How To Install Poppins For Backup on CentOS 7

In this opportunity, we will talk about a free tool called Poppins that allows us to make a backup in Linux of the most valuable information in our organization and transfer these copies to remote locations.

What is Poppins?

Poppins is a command line tool developed in PHP that will give us the possibility of generating the backup of the sensitive information that we manage by providing a high level of security.

For this tutorial, we will use a computer with a CentOS 7 environment.

System Update

Before carrying out any installation of a tool or program, it is advisable to update the different packages that we have in the system.

For this case, CentOS 7, we will use the command:

sudo yum update

For Debian or Ubuntu we can use the command:

sudo apt-get update

Packages needed to run Poppins

To run Poppins, it is necessary to have the following packages in CentOS 7 or in the system to install the tool.

  • Mercurial
  • Php5-cli (php-cli)
  • Rsync
  • SSH
  • Grep
  • Gzip

The ssh, rsync, gzip and grep packages come pre-installed by default in Linux, which is why we should not be worried about the installation of these packages.

Install required packages

We will proceed to install the packages that do not come by default in Linux like Mercurial and php-cli.

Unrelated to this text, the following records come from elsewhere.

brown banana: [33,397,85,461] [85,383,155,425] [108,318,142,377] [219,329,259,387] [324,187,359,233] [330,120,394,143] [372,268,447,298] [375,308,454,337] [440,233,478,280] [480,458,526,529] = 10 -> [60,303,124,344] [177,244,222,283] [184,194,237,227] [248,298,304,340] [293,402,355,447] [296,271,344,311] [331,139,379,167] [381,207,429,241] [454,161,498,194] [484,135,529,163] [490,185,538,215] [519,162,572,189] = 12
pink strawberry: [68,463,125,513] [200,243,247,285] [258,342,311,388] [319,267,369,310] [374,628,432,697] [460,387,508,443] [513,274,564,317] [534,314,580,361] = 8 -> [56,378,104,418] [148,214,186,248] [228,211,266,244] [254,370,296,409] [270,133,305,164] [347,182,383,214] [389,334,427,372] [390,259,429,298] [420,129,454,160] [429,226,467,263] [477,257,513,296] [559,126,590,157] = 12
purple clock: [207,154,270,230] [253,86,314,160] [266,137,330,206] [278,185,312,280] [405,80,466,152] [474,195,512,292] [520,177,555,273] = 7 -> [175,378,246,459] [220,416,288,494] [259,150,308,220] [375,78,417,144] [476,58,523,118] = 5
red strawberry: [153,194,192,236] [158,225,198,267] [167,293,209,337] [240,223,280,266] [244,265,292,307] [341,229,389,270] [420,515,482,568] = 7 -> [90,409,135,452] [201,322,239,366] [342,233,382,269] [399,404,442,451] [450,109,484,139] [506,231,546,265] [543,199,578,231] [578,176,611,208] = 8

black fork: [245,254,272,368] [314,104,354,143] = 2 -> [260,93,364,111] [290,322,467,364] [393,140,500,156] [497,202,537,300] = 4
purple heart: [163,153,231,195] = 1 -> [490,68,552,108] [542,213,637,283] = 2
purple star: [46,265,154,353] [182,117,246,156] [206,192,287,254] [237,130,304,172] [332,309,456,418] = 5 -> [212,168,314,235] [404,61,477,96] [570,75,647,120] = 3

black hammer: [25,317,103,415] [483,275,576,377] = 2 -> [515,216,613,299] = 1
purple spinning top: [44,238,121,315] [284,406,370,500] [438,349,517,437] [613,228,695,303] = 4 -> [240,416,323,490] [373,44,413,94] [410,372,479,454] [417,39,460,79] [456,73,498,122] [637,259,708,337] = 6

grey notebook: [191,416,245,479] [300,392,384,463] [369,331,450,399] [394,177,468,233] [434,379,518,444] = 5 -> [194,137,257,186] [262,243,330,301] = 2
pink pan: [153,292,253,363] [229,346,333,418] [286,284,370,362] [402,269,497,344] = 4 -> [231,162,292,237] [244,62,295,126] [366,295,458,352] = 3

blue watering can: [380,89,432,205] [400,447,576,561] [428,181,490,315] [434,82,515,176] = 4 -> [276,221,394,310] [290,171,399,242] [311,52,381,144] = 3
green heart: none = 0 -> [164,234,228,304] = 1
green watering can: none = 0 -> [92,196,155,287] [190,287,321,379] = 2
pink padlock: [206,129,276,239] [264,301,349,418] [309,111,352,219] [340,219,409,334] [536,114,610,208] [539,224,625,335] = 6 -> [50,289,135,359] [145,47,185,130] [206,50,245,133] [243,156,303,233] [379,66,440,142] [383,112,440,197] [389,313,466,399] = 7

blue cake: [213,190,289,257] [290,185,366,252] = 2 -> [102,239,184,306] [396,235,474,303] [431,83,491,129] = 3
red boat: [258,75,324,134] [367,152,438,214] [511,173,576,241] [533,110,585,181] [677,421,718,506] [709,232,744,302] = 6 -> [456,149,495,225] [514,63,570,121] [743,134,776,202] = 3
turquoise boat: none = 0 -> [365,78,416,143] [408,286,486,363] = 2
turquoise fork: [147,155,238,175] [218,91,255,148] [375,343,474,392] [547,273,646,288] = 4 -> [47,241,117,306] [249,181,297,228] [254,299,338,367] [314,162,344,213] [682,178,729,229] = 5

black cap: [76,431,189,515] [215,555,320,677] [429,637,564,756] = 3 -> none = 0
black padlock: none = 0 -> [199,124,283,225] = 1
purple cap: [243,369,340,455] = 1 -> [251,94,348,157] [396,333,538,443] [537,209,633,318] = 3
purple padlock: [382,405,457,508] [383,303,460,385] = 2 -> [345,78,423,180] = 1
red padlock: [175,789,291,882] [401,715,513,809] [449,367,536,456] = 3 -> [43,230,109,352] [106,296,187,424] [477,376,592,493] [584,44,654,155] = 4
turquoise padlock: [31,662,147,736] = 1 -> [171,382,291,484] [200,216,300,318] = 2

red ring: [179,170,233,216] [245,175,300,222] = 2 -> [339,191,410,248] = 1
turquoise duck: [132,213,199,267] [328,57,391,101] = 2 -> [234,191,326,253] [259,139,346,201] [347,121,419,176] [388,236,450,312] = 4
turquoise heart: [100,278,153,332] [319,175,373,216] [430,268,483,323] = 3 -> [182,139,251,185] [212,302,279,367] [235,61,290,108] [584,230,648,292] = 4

To install these packages we will use the command:

sudo yum install mercurial php-cli

Edit php.ini file

After downloading and installing the required packages, we can proceed with the Poppins installation. However, prior to that, we need to locate the php.ini file at /etc/php.ini for configuring the time zone to ensure the security copy is accurate.

We will edit this file with the preferred editor, in this case we will use nano.

sudo nano /etc/php.ini

We will see the following php.ini window where we must locate the date.timezone line and enter the necessary value according to our location, note that by default it is blank.

Save the changes using the key combination Ctrl + O and exit the editor using the combination Ctrl + X (In case we are using nano).

Note: To see all available time zones we can go to the following link
http://php.net/manual/en/timezones.php

Clone Poppins Repository

Once the time zone parameters are defined, we will clone the Poppins repository in CentOS 7 using the following command:

sudo hg clone https://bitbucket.org/poppins/poppins/opt/poppins

Now we must link this file in its correct location using the command:

ln -s /opt/poppins/init.php /usr/local/bin/poppins

Once we have completed the previous step we can verify the version of Poppins using the command:

poppins -v

Using Poppins: Script Backup

In the official website of Poppins we can find detailed information about how to use Poppins but the basic way is to create a script in the following way:

Create the directories:

mkdir poppins.d

cd poppins.d

mkdir logs conf backups

Copy of the configuration template:

cp /opt/poppins/solvetic.poppins.ini /root/poppins.d/conf/solvetic.poppins.ini

The basic script for this configuration is the following:

[local]

rootdir = "/root/poppins.d/backups"

logdir = "/root/poppins.d/logs"

hostdir-name = 'solvetic'

hostdir-create = yes

snapshot-backend = 'default'

[remote]

ssh = yes

retry-count = 0

retry-timeout = 5

host = 'solvetic'

user = 'root'

pre-backup-script = "";

pre-backup-onfail = "abort";

[included]

/ = 'root'

[excluded]

[snapshots]

incremental = 2

1-daily = 7

1-weekly = 4

1-monthly = 2

1-yearly = 1

[meta]

remote-disk-layout =  yes

remote-package-list =  yes

[log]

local-disk-usage =  yes

compress = yes

[rsync]

compresslevel = 0

hardlinks = no

verbose = yes

retry-count = 0

retry-timeout = 5

[mysql]

enabled = no

configdirs = ''

Inside the script, we are configuring all the parameters of origin, destination, type of backup, among others.

These free tools undoubtedly help us in our backup tasks, and so we can keep all sensitive information either personal or organizational always available at any time.